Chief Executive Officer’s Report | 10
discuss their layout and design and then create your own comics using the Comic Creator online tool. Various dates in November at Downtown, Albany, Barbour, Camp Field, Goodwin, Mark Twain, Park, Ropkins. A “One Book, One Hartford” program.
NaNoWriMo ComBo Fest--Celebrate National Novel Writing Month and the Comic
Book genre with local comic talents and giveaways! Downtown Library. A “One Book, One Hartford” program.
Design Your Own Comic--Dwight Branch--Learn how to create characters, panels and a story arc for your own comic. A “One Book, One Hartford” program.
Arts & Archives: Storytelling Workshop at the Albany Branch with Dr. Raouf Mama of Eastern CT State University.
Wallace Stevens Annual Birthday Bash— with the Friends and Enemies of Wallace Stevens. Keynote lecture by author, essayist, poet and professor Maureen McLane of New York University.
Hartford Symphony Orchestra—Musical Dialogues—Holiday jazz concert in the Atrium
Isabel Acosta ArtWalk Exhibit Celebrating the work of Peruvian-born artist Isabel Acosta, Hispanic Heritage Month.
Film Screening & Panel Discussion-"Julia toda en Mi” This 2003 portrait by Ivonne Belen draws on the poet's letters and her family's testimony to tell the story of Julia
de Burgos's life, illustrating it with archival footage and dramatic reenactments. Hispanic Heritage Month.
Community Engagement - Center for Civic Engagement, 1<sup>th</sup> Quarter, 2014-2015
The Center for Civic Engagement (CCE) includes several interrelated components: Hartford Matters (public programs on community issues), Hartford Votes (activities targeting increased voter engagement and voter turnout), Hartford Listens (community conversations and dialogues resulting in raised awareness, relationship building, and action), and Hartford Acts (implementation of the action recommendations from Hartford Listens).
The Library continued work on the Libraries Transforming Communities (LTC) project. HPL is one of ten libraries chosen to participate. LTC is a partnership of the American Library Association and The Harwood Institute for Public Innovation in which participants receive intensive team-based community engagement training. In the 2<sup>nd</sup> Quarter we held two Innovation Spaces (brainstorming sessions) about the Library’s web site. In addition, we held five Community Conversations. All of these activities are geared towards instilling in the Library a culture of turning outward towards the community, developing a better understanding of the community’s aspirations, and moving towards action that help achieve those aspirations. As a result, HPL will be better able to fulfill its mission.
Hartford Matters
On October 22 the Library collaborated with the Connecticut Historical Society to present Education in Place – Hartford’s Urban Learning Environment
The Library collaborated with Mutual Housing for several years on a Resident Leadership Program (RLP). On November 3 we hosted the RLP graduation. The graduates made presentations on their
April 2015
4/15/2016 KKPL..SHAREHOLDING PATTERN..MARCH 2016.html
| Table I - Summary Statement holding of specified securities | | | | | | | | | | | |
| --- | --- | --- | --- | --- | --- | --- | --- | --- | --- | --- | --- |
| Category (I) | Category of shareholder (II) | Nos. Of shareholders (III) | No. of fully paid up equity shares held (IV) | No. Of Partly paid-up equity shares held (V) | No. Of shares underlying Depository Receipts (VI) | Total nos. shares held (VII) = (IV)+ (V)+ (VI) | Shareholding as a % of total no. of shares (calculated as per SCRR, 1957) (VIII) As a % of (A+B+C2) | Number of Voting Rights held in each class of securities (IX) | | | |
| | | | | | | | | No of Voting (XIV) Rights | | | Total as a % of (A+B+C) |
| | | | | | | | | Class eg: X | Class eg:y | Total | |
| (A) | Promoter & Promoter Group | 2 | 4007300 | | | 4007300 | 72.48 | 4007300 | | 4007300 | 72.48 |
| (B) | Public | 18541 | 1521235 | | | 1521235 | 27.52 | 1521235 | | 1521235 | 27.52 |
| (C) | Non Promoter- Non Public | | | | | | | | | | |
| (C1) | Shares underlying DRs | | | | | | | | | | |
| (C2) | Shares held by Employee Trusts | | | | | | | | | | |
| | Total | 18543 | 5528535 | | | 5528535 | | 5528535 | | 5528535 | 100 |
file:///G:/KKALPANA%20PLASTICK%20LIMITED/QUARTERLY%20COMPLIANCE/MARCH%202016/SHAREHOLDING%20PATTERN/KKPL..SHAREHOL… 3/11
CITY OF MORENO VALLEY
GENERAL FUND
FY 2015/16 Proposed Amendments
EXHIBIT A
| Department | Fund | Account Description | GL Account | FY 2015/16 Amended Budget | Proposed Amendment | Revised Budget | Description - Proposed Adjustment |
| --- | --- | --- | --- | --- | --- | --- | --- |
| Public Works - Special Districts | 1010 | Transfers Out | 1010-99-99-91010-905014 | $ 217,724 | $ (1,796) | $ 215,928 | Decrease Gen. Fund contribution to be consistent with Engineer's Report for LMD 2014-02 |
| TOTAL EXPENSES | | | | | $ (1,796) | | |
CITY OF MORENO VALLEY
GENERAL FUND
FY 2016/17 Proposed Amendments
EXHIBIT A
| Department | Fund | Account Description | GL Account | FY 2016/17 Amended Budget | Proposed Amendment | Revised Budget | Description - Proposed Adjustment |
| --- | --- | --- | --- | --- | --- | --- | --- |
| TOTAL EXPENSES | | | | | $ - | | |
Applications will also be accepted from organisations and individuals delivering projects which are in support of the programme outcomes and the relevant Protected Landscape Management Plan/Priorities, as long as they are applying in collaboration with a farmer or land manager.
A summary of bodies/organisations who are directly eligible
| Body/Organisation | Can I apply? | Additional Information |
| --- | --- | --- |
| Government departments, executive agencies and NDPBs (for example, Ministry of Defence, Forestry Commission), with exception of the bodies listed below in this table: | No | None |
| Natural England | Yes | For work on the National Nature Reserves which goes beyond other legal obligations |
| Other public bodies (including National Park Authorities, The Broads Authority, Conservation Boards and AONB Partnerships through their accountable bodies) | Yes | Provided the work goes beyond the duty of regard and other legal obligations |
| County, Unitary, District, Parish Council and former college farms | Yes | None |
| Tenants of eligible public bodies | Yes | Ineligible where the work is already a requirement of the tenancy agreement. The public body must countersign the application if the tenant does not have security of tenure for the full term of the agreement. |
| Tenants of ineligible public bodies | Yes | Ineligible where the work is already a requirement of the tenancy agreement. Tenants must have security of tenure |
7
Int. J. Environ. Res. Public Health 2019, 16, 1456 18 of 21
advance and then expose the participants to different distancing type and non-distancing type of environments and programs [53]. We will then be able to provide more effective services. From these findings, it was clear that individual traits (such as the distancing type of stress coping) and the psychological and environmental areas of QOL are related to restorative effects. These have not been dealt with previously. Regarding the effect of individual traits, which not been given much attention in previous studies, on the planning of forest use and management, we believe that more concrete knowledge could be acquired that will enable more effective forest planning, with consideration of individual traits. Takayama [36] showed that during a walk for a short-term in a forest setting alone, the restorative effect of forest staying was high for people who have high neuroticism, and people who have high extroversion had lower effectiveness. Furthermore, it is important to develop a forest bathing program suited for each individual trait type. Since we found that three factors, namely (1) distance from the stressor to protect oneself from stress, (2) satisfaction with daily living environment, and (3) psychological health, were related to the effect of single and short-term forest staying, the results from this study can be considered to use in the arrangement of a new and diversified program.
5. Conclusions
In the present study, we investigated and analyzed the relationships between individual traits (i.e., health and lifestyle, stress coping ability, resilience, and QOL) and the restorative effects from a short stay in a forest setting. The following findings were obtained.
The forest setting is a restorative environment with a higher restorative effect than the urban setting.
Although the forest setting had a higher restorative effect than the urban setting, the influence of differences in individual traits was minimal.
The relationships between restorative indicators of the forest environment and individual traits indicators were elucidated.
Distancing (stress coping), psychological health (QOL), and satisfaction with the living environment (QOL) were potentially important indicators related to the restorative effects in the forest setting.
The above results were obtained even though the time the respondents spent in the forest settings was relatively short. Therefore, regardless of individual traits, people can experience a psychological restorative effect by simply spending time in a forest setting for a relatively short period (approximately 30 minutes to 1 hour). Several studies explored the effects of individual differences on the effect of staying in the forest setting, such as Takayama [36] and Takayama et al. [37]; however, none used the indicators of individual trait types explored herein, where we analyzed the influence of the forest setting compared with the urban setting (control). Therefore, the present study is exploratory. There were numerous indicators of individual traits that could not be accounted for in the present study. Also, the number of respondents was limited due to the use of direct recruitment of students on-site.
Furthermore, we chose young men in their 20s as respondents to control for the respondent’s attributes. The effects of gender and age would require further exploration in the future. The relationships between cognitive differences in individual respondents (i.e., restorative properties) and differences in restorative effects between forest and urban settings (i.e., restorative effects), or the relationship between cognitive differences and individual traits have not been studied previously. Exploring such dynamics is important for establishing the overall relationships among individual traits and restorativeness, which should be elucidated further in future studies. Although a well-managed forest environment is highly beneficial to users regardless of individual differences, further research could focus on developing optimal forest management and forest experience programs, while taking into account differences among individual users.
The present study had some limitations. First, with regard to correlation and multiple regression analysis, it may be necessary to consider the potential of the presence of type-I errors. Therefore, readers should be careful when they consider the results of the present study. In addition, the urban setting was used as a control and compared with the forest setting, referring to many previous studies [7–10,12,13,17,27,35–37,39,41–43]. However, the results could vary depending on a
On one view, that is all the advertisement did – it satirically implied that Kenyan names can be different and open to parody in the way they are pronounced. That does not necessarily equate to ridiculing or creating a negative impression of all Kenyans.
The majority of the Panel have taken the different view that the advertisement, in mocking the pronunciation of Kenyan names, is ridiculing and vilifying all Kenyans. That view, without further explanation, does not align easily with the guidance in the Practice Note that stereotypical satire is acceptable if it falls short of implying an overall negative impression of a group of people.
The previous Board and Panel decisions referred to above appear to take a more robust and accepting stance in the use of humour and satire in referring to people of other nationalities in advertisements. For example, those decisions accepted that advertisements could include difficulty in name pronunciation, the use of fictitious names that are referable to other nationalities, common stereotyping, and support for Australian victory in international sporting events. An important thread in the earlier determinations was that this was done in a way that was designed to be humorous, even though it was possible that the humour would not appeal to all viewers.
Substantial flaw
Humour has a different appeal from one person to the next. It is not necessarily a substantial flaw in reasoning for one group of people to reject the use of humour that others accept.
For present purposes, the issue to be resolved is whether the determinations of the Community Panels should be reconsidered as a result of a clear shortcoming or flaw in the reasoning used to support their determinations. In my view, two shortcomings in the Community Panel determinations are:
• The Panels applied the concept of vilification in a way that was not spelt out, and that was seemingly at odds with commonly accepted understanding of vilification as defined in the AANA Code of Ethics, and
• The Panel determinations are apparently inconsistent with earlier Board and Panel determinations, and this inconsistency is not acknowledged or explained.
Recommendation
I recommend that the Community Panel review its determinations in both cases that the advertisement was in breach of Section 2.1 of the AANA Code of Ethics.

......

■ Problem ■
Go back to the start of the listing above. Reproduce each line exactly, ending with the line that contains "Design Your Own".

■ Response area ■
Chief Executive Officer’s Report | 10
discuss their layout and design and then create your own comics using the Comic Creator online tool. Various dates in November at Downtown, Albany, Barbour, Camp Field, Goodwin, Mark Twain, Park, Ropkins. A “One Book, One Hartford” program.
NaNoWriMo ComBo Fest--Celebrate National Novel Writing Month and the Comic
Book genre with local comic talents and giveaways! Downtown Library. A “One Book, One Hartford” program.
Design Your Own Comic--Dwight Branch--Learn how to create characters, panels and a story arc for your own comic. A “One Book, One Hartford” program.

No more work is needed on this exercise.